What began as a series of recommendations from teachers and community members has since blossomed into a dedicated group of students working to improve multiple aspects of home and school life.

The Youth Asset Team, as the group is called, was formed in an effort to help address a list of developmental assets that were scored through surveys taken by students. The team then looks at the areas where the most improvement was needed, such as communication, and brainstorms ideas on how to educate students and parents.

"It all started last year when a bunch of us got a Facebook message saying we had been recommended," YAT member Amy Sanborn said. "There was originally a list of 20 people but about 10 of us ended up sticking with it."

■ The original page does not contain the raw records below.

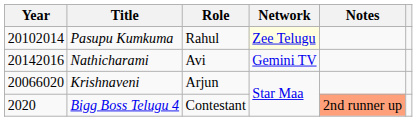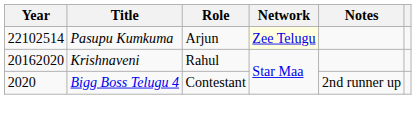Pasupu Kumkuma | Year: 20102014 -> 22102514
Pasupu Kumkuma | Role: Rahul -> Arjun
- row: 20142016 | Nathicharami | Avi | Gemini TV
Krishnaveni | Year: 20066020 -> 20162020
Krishnaveni | Role: Arjun -> Rahul
Bigg Boss Telugu 4 | Notes: lightsalmon background -> no background
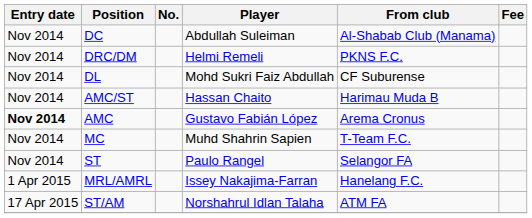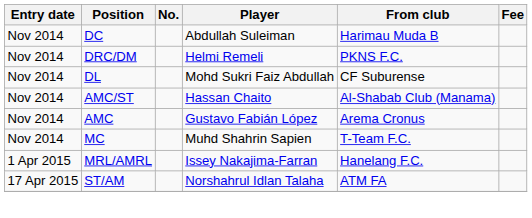DC | From club: Al-Shabab Club (Manama) -> Harimau Muda B
AMC/ST | From club: Harimau Muda B -> Al-Shabab Club (Manama)
AMC | Entry date: bold -> normal
- row: Nov 2014 | ST | Paulo Rangel | Selangor FA
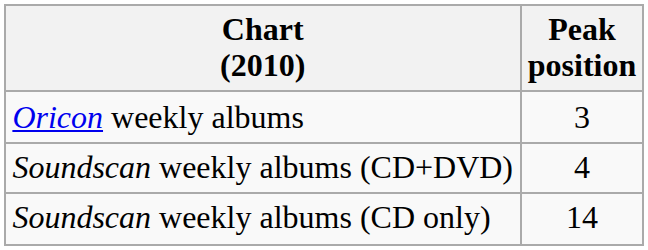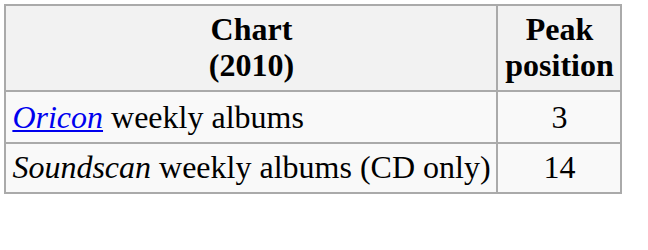- row: Soundscan weekly albums (CD+DVD) | 4
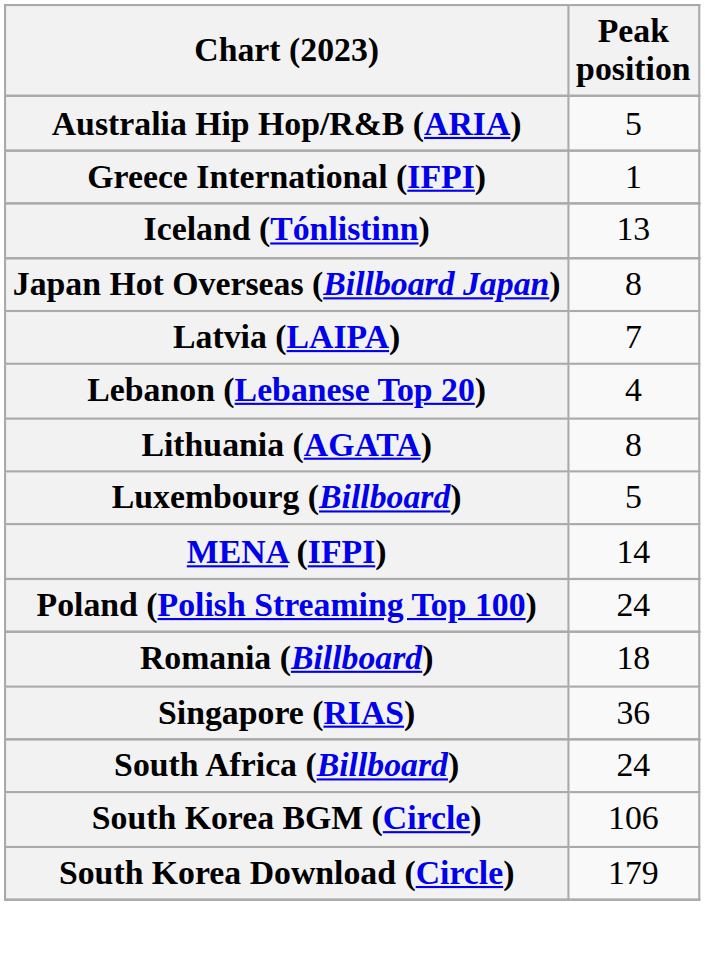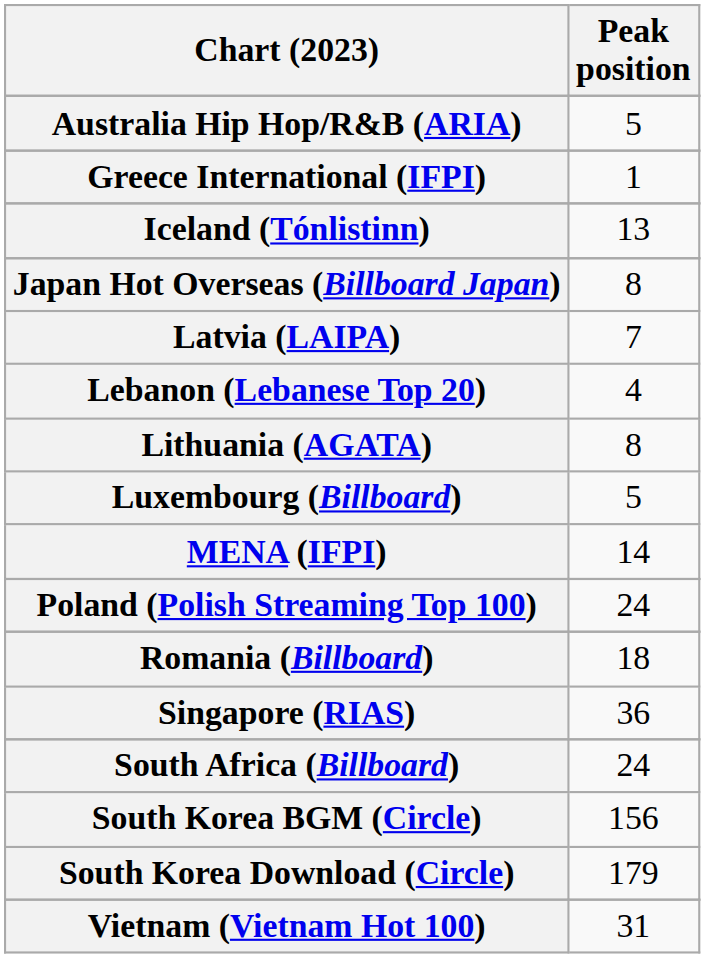South Korea BGM (Circle) | Peak position: 106 -> 156
+ row: Vietnam (Vietnam Hot 100) | 31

One of the current members, James Burgoyne, became a part of the team after being invited.

"I'm second generation because I was invited by someone who was already in the group," Burgoyne said. "I'm kind of like a prodigy," he joked.

Sanborn said this year the group is focusing mostly on the developmental assets to help improve the scores.

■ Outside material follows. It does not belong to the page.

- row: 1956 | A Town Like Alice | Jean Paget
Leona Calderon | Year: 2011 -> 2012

"Our major focus is on the assets because of the poor outcome," Sanborn said. "We've really been focusing on a caring school environment, teacher/student relationships and talking to younger parents."

When the group was just getting started last year, the focus was more on getting the results of the developmental assets surveys to the public.

"Last year we worked with getting the results out to students and parents," YAT member Sarah Smith said.

Getting the word out has been one of the obstacles the group has faced since its formation.

"There's this kind of `who are you?' line of thinking when students hear about us," Sanborn said. "I still think students don't really know who we are but we've had articles written about us and we are trying to let people know what we do."

In an effort to publicize the group's existence, YAT member Evan Rogers said the group is currently working with the Chamber of Commerce to give an award to the restaurant that is the most student-friendly.

"If someone wants to get involved with kids then we can help connect the two sides," Rogers said.

Thriving Youth Coordinator Martha Rhein said the group has gained momentum through their work with the assets.

"These assets have the power to protect and promote," Rhein said. "We got the word out into the community and got some interested people."

YAT member Kate Ferguson said a lot of work has been done to promote the group but students aren't always aware the YAT was responsible for hosting an event.

"It's hard to put a face to what we do," Ferguson said. "Connecting what we do to the students is necessary."

Ferguson explained that she and another member, Jay Alter, would be attending a conference in Texas in order to learn more about what other groups like the YAT are doing.

"We're going to listen to what is being done around the country and how we can better our cause Ferguson said.

The YAT is currently hosting a series of lectures on different aspects of the developmental assets for students and parents.